Collective Vigilance: Speaking for the New River

Background

Partnering with the Center for Appalachian Studies, Tom Hansell’s graduate seminar, Sustainability and the Arts in Appalachia (AS5065), and New River Conservancy (NRC) to showcase the headwaters of the New River in the northwestern corner of North Carolina, the Turchin Center for the Visual Arts supports both the mission of the NRC and Appalachian State University’s commitment to an engaged campus culture inspired by the ideal of sustainable communities. The New River Conservancy believes that clean water, healthy land and empowered people benefit the surrounding communities by creating a watershed where people want to live, work and play.

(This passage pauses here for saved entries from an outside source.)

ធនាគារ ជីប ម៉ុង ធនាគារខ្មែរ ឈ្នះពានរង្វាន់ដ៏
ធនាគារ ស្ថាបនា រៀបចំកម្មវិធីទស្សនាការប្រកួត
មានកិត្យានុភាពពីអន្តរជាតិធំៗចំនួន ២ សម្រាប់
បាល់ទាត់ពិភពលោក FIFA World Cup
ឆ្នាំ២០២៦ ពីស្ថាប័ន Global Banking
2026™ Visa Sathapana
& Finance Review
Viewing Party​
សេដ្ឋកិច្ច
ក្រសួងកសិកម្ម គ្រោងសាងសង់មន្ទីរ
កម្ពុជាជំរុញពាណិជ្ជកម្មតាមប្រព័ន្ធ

The title for the installation, Collective Vigilance: Speaking for the New River, comes from the NRC’s website where they lay out their strategic priorities:

  • To Share & Foster Research
  • To Educate & Inspire People to Act
  • To Protect & Restore the River and its Tributaries

Participating artists

  • Joshua White
  • Maggie Flannigan
  • Carl Galie
  • Patricia Beaver
  • Joni Ray
  • Keith Bryant
  • Tom Hansell

The exhibition coordinators have invited regional artists who are working on various projects about the New River to participate in the exhibition. Winston-Salem photographer Carl Galie has been working with the NRC since 1995 to document their activities. Boone photographers Joshua White and Maggie Flanigan received a Sustainability in the Arts grant through the Sustainability Council at Appalachian State University to document the people who live, work, and play along the New River. They have spent the past two years interviewing and photographing those closest to the river. Each of these photographers will show selections of their New River artwork in the gallery. Appalachian State University graduate, Joni Ray has a BA in Sustainable Development, and is currently the Gallery Director at the Florence Thomas Art School in West Jefferson. She is committed to community and environmental art in the High Country. Ray will be developing murals for the exhibition that highlight the flora and fauna of the New River. Following the exhibition, the murals will be available to travel to area schools and NRC meetings. Retired Appalachian Studies professor and noted author Patricia Beaver has hand-drawn maps of the headwaters and the ECHO communities will be featured in the gallery. Documentary filmmaker and Assistant Professor at Appalachian, Tom Hansell will contribute color underwater macro-photographs that will illuminate the gallery from the windows creating a stained-glass dappled effect in sunlight. An additional component of the exhibition is a weekend on the river (May 5 – 7, 2017) with a site-specific installation along the river—another opportunity for community engagement that extends the reach of the exhibition. Charlotte sculptor Keith Bryant will install 365 ceramic globes along the banks of the New at the 221 Access. Weekend camping will be encouraged and talks are being planned with park rangers and other community nonprofit leaders to discuss environmental issues currently facing the New River.

Community Partners

The Turchin Center will continue to strengthen the relationships with our community partners by bringing them into the gallery in various ways; at the same time, the exhibition will encourage all visitors to the Turchin Center to get involved with one or more of our partners and to go back out into the community and onto the river with more information and a deeper commitment to preserving this important natural and cultural resource that flows through North Carolina, Virginia, and West Virginia.